Question

A duopoly faces inverse demand \(p=120-Q\) (Rs.), with total output \(Q=q_A+q_B\). Firm A’s constant marginal cost is Rs.\ 20, which is exactly half of Firm B’s constant marginal cost. There are no fixed costs. If a Cournot–Nash equilibrium exists, \(Q\) is _____(in integer).

Hint:

For \(p=a-bQ\) with constant marginal costs \(c_i\), Cournot reactions are \(q_i=\dfrac{a-c_i-b q_j}{2b}\). With different costs, solve the two linear equations to get each firm’s output and sum for \(Q\).

Answer 1

Correct Answer: 60

Let \(a=120\), \(b=1\), \(c_A=20\), \(c_B=40\).

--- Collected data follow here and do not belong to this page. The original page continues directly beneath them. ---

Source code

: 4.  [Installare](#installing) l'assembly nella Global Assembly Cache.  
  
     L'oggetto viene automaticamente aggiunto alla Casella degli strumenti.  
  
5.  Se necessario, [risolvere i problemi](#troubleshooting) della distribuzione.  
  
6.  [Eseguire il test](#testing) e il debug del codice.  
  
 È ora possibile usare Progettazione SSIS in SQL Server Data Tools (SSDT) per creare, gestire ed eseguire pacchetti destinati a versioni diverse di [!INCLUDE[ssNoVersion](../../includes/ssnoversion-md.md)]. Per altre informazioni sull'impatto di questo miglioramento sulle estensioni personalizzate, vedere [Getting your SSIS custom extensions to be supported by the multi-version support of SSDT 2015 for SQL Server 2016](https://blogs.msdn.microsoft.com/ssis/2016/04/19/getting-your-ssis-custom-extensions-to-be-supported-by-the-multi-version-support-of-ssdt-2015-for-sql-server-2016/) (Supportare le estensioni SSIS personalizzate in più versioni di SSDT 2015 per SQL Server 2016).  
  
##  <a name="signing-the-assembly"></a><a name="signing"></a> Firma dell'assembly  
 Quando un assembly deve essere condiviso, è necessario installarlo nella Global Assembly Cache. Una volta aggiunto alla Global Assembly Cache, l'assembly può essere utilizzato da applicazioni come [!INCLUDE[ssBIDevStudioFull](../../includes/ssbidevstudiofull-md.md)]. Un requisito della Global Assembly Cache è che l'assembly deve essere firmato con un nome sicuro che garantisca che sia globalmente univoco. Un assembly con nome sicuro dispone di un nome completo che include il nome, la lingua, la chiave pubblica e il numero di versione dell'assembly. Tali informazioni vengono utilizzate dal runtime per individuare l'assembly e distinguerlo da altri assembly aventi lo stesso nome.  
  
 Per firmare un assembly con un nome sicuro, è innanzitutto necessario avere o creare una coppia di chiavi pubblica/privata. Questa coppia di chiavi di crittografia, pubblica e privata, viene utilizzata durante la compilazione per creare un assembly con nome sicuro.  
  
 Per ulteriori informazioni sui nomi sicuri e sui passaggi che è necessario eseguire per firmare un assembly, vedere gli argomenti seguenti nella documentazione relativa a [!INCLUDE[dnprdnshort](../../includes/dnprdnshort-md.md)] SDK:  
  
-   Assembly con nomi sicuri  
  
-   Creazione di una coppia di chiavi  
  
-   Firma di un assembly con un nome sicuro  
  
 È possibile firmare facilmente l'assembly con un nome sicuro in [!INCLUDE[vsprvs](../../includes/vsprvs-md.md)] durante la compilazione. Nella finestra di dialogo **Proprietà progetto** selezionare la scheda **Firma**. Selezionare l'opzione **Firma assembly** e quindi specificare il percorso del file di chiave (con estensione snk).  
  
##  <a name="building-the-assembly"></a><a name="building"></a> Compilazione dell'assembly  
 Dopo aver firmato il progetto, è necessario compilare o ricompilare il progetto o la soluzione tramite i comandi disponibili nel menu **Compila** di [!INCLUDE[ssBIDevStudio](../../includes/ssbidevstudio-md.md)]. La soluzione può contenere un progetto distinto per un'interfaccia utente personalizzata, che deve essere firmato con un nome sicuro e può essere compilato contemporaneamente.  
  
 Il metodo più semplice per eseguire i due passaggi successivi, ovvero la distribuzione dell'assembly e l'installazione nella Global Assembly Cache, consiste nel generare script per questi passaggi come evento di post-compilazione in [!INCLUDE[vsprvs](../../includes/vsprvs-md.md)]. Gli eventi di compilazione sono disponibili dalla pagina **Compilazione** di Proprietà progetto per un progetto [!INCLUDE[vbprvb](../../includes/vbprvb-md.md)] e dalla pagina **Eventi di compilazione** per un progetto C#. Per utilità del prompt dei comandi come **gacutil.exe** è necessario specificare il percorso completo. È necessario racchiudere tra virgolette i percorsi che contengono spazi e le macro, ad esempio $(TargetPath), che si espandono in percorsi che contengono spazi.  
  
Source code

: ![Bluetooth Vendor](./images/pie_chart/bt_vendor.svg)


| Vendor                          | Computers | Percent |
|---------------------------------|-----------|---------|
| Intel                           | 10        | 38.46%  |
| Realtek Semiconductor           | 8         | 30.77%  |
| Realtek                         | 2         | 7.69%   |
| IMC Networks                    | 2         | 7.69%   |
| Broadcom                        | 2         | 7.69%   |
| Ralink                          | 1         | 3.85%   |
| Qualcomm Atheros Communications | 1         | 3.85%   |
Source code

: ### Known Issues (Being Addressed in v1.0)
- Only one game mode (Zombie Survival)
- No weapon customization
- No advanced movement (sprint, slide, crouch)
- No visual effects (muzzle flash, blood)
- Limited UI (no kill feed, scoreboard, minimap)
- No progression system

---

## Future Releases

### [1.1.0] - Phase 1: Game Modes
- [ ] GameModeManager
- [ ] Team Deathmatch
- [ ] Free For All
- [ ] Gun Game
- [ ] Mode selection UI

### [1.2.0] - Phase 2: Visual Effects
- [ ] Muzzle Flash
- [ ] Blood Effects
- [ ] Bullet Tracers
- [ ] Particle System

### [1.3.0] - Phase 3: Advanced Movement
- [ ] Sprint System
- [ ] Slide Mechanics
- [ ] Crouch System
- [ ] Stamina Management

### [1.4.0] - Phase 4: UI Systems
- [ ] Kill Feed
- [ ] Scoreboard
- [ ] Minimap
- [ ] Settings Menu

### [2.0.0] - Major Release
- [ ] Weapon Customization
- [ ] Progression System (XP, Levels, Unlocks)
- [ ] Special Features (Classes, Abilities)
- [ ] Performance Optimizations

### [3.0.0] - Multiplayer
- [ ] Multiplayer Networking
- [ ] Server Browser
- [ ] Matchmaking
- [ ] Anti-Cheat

Cournot best responses (linear demand): \[ q_A=\frac{a-c_A-b q_B}{2b}=\frac{120-20-q_B}{2}=50-\frac{q_B}{2}, \] \[ q_B=\frac{a-c_B-b q_A}{2b}=\frac{120-40-q_A}{2}=40-\frac{q_A}{2}. \] Solve simultaneously: substitute \(q_B\) into \(q_A\), \[ q_A=50-\frac{1}{2}\!\left(40-\frac{q_A}{2}\right) =50-20+\frac{q_A}{4} \Rightarrow \frac{3}{4}q_A=30 \Rightarrow q_A=40. \] Then \(q_B=40-\frac{q_A}{2}=40-20=20\).
Therefore \(Q=q_A+q_B=40+20=\mathbf{60}\).